M. Michael Boadi, responsable de la collecte de fonds, Ghana Integrity Initiative (GII), a souligné la nécessité de contrôler le financement des campagnes politiques pour aider à lutter contre la corruption.

« Nous devons trouver un moyen de réglementer le financement des campagnes politiques… Nous ne pouvons pas lutter avec succès contre la corruption si nous ne contrôlons pas le financement des partis politiques », a-t-il déclaré.
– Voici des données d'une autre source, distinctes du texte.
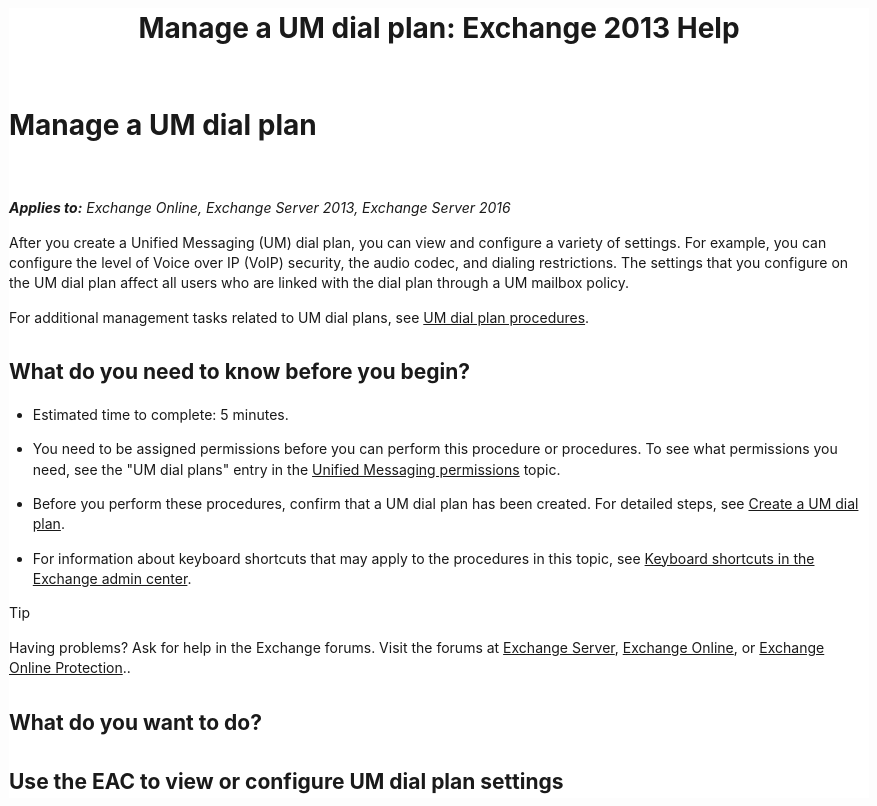 ﻿---
title: 'Manage a UM dial plan: Exchange 2013 Help'
TOCTitle: Manage a UM dial plan
ms:assetid: a89735e4-36ec-49fb-ad0f-192fad37e801
ms:mtpsurl: https://technet.microsoft.com/en-us/library/Bb124090(v=EXCHG.150)
ms:contentKeyID: 49315483
ms.date: 04/26/2018
mtps_version: v=EXCHG.150
f1_keywords:
- Microsoft.Exchange.Management.SnapIn.Esm.Servers.UnifiedMessaging.DialPlanGeneralPropertyPage
---

# Manage a UM dial plan

 

_**Applies to:** Exchange Online, Exchange Server 2013, Exchange Server 2016_


After you create a Unified Messaging (UM) dial plan, you can view and configure a variety of settings. For example, you can configure the level of Voice over IP (VoIP) security, the audio codec, and dialing restrictions. The settings that you configure on the UM dial plan affect all users who are linked with the dial plan through a UM mailbox policy.

For additional management tasks related to UM dial plans, see [UM dial plan procedures](um-dial-plan-procedures-exchange-2013-help.md).

## What do you need to know before you begin?

  - Estimated time to complete: 5 minutes.

  - You need to be assigned permissions before you can perform this procedure or procedures. To see what permissions you need, see the "UM dial plans" entry in the [Unified Messaging permissions](unified-messaging-permissions-exchange-2013-help.md) topic.

  - Before you perform these procedures, confirm that a UM dial plan has been created. For detailed steps, see [Create a UM dial plan](https://docs.microsoft.com/en-us/exchange/voice-mail-unified-messaging/connect-voice-mail-system/create-um-dial-plan).

  - For information about keyboard shortcuts that may apply to the procedures in this topic, see [Keyboard shortcuts in the Exchange admin center](keyboard-shortcuts-in-the-exchange-admin-center-exchange-online-protection-help.md).


> [!TIP]
> Having problems? Ask for help in the Exchange forums. Visit the forums at <A href="https://go.microsoft.com/fwlink/p/?linkid=60612">Exchange Server</A>, <A href="https://go.microsoft.com/fwlink/p/?linkid=267542">Exchange Online</A>, or <A href="https://go.microsoft.com/fwlink/p/?linkid=285351">Exchange Online Protection</A>..



## What do you want to do?

## Use the EAC to view or configure UM dial plan settings
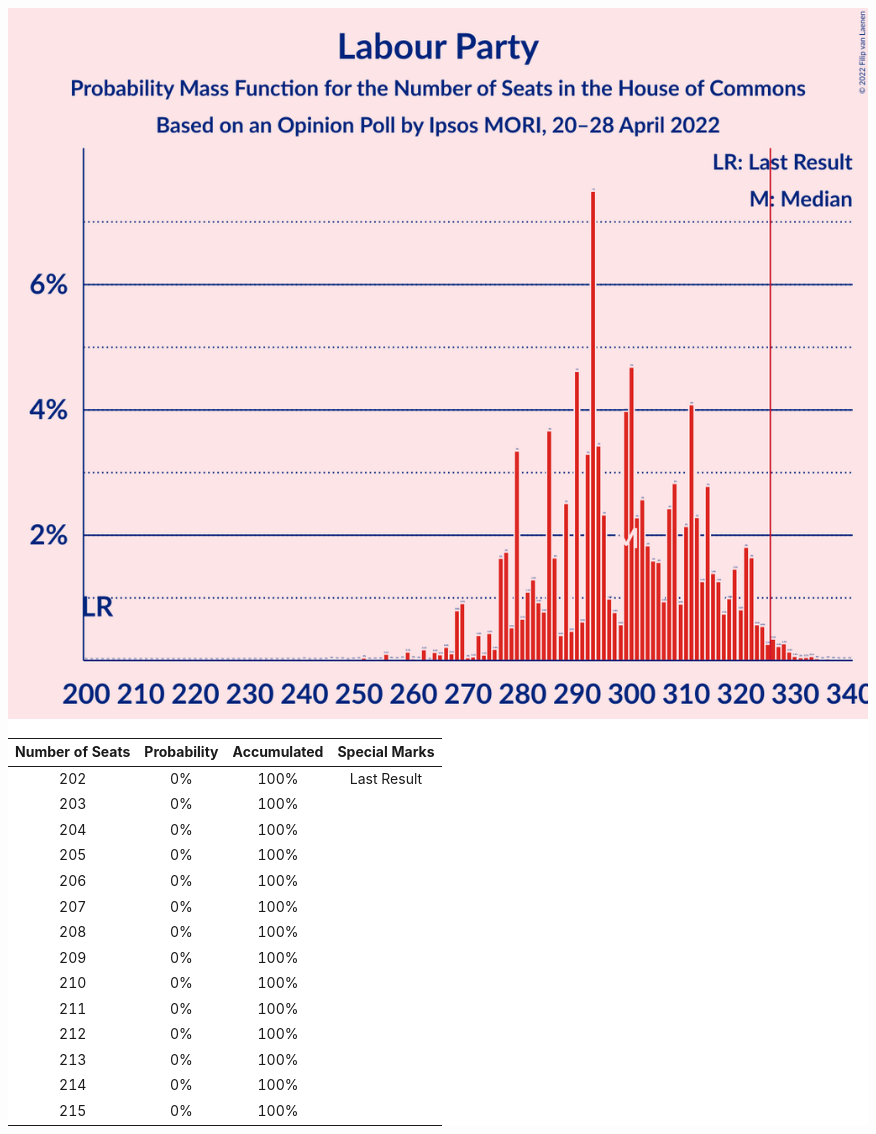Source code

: ![Graph with seats probability mass function not yet produced](2022-04-28-IpsosMORI-seats-pmf-labourparty.png "Seats Probability Mass Function")

| Number of Seats | Probability | Accumulated | Special Marks |
|:---------------:|:-----------:|:-----------:|:-------------:|
| 202 | 0% | 100% | Last Result |
| 203 | 0% | 100% |  |
| 204 | 0% | 100% |  |
| 205 | 0% | 100% |  |
| 206 | 0% | 100% |  |
| 207 | 0% | 100% |  |
| 208 | 0% | 100% |  |
| 209 | 0% | 100% |  |
| 210 | 0% | 100% |  |
| 211 | 0% | 100% |  |
| 212 | 0% | 100% |  |
| 213 | 0% | 100% |  |
| 214 | 0% | 100% |  |
| 215 | 0% | 100% |  |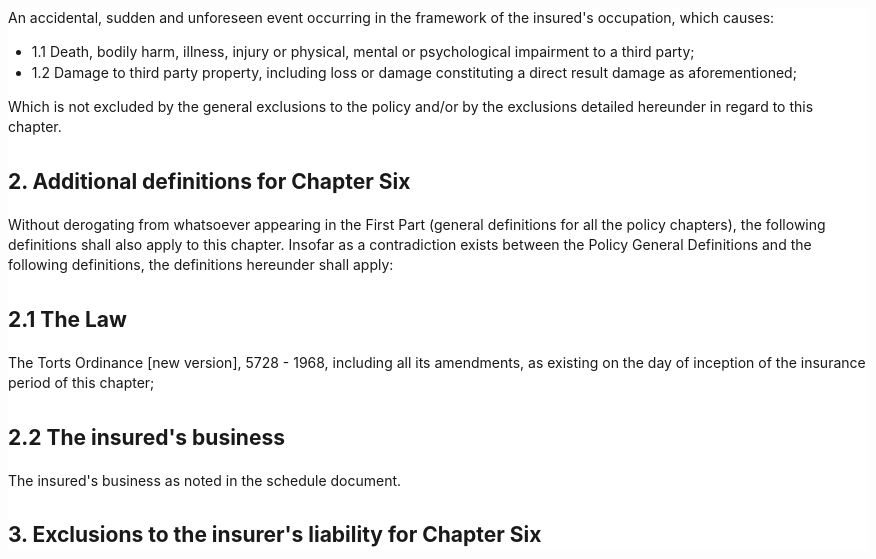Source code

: An accidental, sudden and unforeseen event occurring in the framework of the insured's occupation, which causes:

- 1.1 Death, bodily harm, illness, injury or physical, mental or psychological impairment to a third party;
- 1.2 Damage to third party property, including loss or damage constituting a direct result damage as aforementioned;

Which is not excluded by the general exclusions to the policy and/or by the exclusions detailed hereunder in regard to this chapter.

## 2. Additional definitions for Chapter Six

Without derogating from whatsoever appearing in the First Part (general definitions for all the policy chapters), the following definitions shall also apply to this chapter. Insofar as a contradiction exists between the Policy General Definitions and the following definitions, the definitions hereunder shall apply:

## 2.1 The Law

The Torts Ordinance [new version], 5728 - 1968, including all its amendments, as existing on the day of inception of the insurance period of this chapter;

## 2.2 The insured's business

The insured's business as noted in the schedule document.

## 3. Exclusions to the insurer's liability for Chapter Six

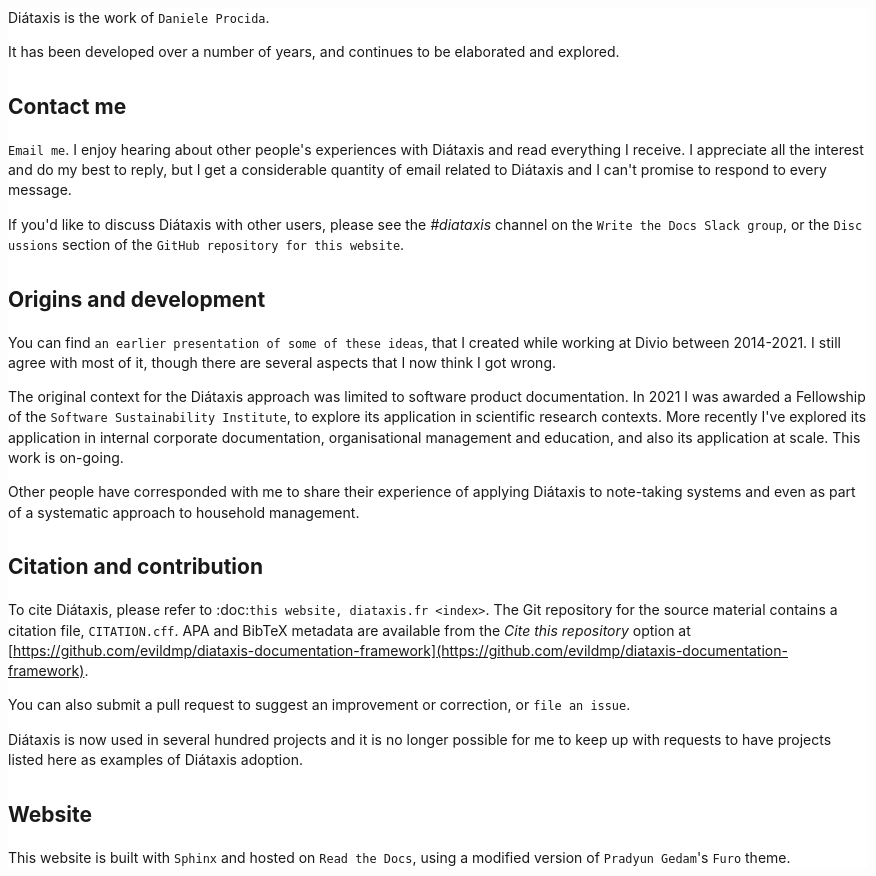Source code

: Diátaxis is the work of `Daniele Procida`.

It has been developed over a number of years, and continues to be elaborated and explored.

## Contact me

`Email me`. I enjoy hearing about other people's experiences with Diátaxis and read everything I receive. I appreciate all the interest and do my best to reply, but I get a considerable quantity of email related to Diátaxis and I can't promise to respond to every message.

If you'd like to discuss Diátaxis with other users, please see the *\#diataxis* channel on the `Write the Docs Slack group`, or the `Discussions` section of the `GitHub repository for this website`.

## Origins and development

You can find `an earlier presentation of some of these ideas`, that I created while working at Divio between 2014-2021. I still agree with most of it, though there are several aspects that I now think I got wrong.

The original context for the Diátaxis approach was limited to software product documentation. In 2021 I was awarded a Fellowship of the `Software Sustainability Institute`, to explore its application in scientific research contexts. More recently I've explored its application in internal corporate documentation, organisational management and education, and also its application at scale. This work is on-going.

Other people have corresponded with me to share their experience of applying Diátaxis to note-taking systems and even as part of a systematic approach to household management.

## Citation and contribution

To cite Diátaxis, please refer to :doc:`this website, diataxis.fr <index>`. The Git repository for the source material contains a citation file, `CITATION.cff`. APA and BibTeX metadata are available from the *Cite this repository* option at [https://github.com/evildmp/diataxis-documentation-framework](https://github.com/evildmp/diataxis-documentation-framework).

You can also submit a pull request to suggest an improvement or correction, or `file an issue`.

Diátaxis is now used in several hundred projects and it is no longer possible for me to keep up with requests to have projects listed here as examples of Diátaxis adoption.

## Website

This website is built with `Sphinx` and hosted on `Read the Docs`, using a modified version of `Pradyun Gedam`'s `Furo` theme.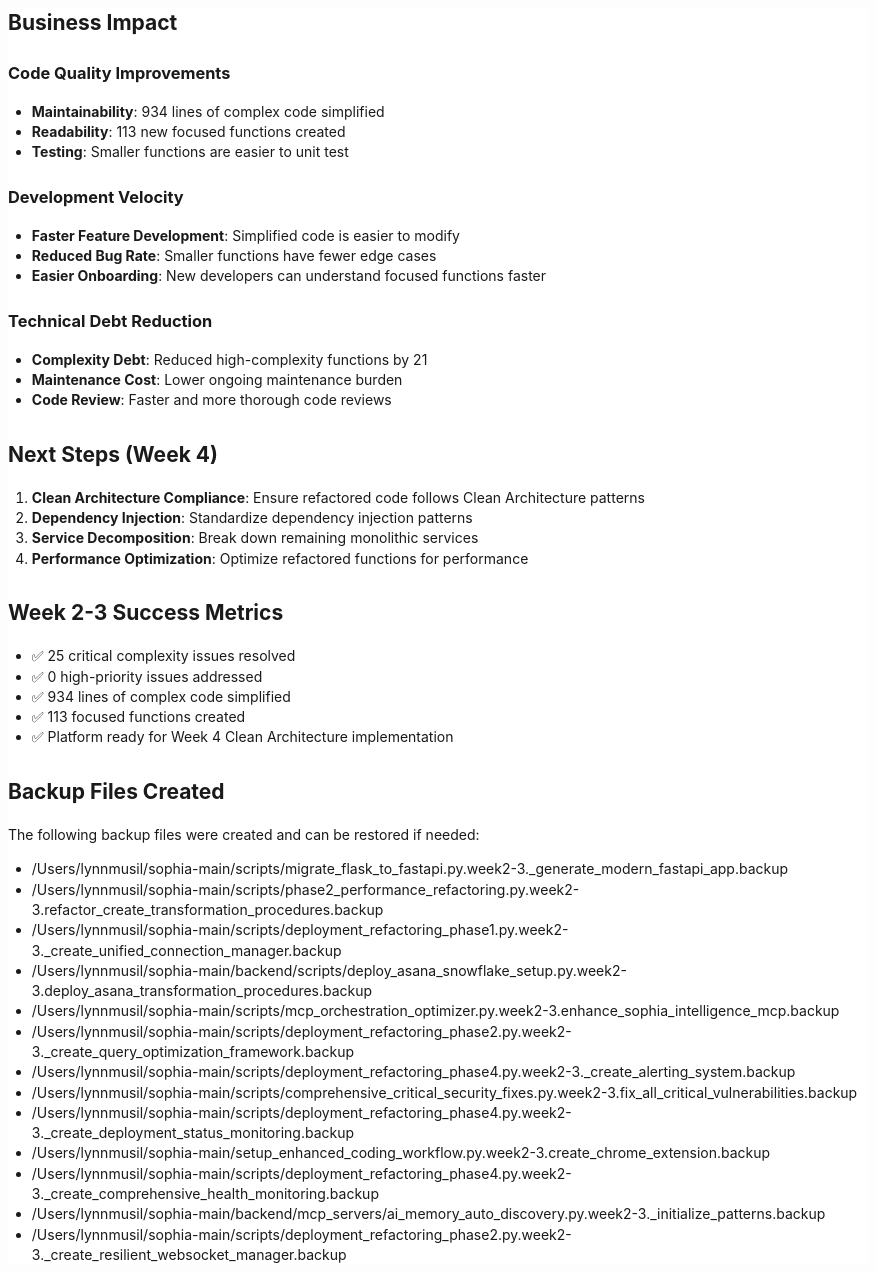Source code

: ## Business Impact

### Code Quality Improvements
- **Maintainability**: 934 lines of complex code simplified
- **Readability**: 113 new focused functions created
- **Testing**: Smaller functions are easier to unit test

### Development Velocity
- **Faster Feature Development**: Simplified code is easier to modify
- **Reduced Bug Rate**: Smaller functions have fewer edge cases
- **Easier Onboarding**: New developers can understand focused functions faster

### Technical Debt Reduction
- **Complexity Debt**: Reduced high-complexity functions by 21
- **Maintenance Cost**: Lower ongoing maintenance burden
- **Code Review**: Faster and more thorough code reviews

## Next Steps (Week 4)

1. **Clean Architecture Compliance**: Ensure refactored code follows Clean Architecture patterns
2. **Dependency Injection**: Standardize dependency injection patterns
3. **Service Decomposition**: Break down remaining monolithic services
4. **Performance Optimization**: Optimize refactored functions for performance

## Week 2-3 Success Metrics

- ✅ 25 critical complexity issues resolved
- ✅ 0 high-priority issues addressed  
- ✅ 934 lines of complex code simplified
- ✅ 113 focused functions created
- ✅ Platform ready for Week 4 Clean Architecture implementation

## Backup Files Created

The following backup files were created and can be restored if needed:
- /Users/lynnmusil/sophia-main/scripts/migrate_flask_to_fastapi.py.week2-3._generate_modern_fastapi_app.backup
- /Users/lynnmusil/sophia-main/scripts/phase2_performance_refactoring.py.week2-3.refactor_create_transformation_procedures.backup
- /Users/lynnmusil/sophia-main/scripts/deployment_refactoring_phase1.py.week2-3._create_unified_connection_manager.backup
- /Users/lynnmusil/sophia-main/backend/scripts/deploy_asana_snowflake_setup.py.week2-3.deploy_asana_transformation_procedures.backup
- /Users/lynnmusil/sophia-main/scripts/mcp_orchestration_optimizer.py.week2-3.enhance_sophia_intelligence_mcp.backup
- /Users/lynnmusil/sophia-main/scripts/deployment_refactoring_phase2.py.week2-3._create_query_optimization_framework.backup
- /Users/lynnmusil/sophia-main/scripts/deployment_refactoring_phase4.py.week2-3._create_alerting_system.backup
- /Users/lynnmusil/sophia-main/scripts/comprehensive_critical_security_fixes.py.week2-3.fix_all_critical_vulnerabilities.backup
- /Users/lynnmusil/sophia-main/scripts/deployment_refactoring_phase4.py.week2-3._create_deployment_status_monitoring.backup
- /Users/lynnmusil/sophia-main/setup_enhanced_coding_workflow.py.week2-3.create_chrome_extension.backup
- /Users/lynnmusil/sophia-main/scripts/deployment_refactoring_phase4.py.week2-3._create_comprehensive_health_monitoring.backup
- /Users/lynnmusil/sophia-main/backend/mcp_servers/ai_memory_auto_discovery.py.week2-3._initialize_patterns.backup
- /Users/lynnmusil/sophia-main/scripts/deployment_refactoring_phase2.py.week2-3._create_resilient_websocket_manager.backup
M. Boadi a déclaré que le financement des campagnes politiques avait été un contributeur majeur à la corruption, qui, lorsqu’elle n’est pas gérée, pourrait récolter les nombreuses ressources du pays.

Il l’a dit lors de la plateforme de dialogue de la salle de conférence de la Ghana News Agency du bureau régional de Tema, sur le thème : « La lutte contre la corruption dans la Quatrième République : un mirage ou une réalité ?

« Cela devient même plus dangereux. Les recherches du Centre pour le développement démocratique du Ghana indiquent qu’il en coûte environ 300 000,00 $ pour gagner un siège parlementaire, et cela augmente même.

« Si un siège parlementaire dans votre petite circonscription coûte 300 000,00 $, alors combien dépensent les candidats à la présidentielle et d’où obtiennent-ils ces énormes sommes d’argent? » Il a demandé.

M. Boadi a déclaré qu’il était temps que le financement des campagnes des partis politiques soit rendu transparent, ajoutant ; « Les citoyens doivent connaître la source de financement des partis politiques, leurs candidats à la présidentielle et aux législatives.

« Si nous ne parvenons pas à vérifier les sources de financement, très bientôt, nous pourrions voir des blanchisseurs d’argent, des trafiquants de drogue, des terroristes et d’autres criminels financer nos campagnes et prendre ensuite le contrôle du pays. »

La lutte contre la corruption serait à jamais un mirage si des mesures n’étaient pas prises pour relever certains de ces défis et stimuler les efforts visant à éliminer la corruption dans le pays, a-t-il noté.

M. Boadi a mis en garde contre la politisation des enquêtes sur la corruption, qui empêche les institutions d’exercer leurs mandats, les citoyens se désintéressant de la plupart des organes d’enquête.

Il a suggéré que les enquêtes soient rendues transparentes, sans ingérence, pour encourager les citoyens à se joindre à la lutte contre la corruption au Ghana.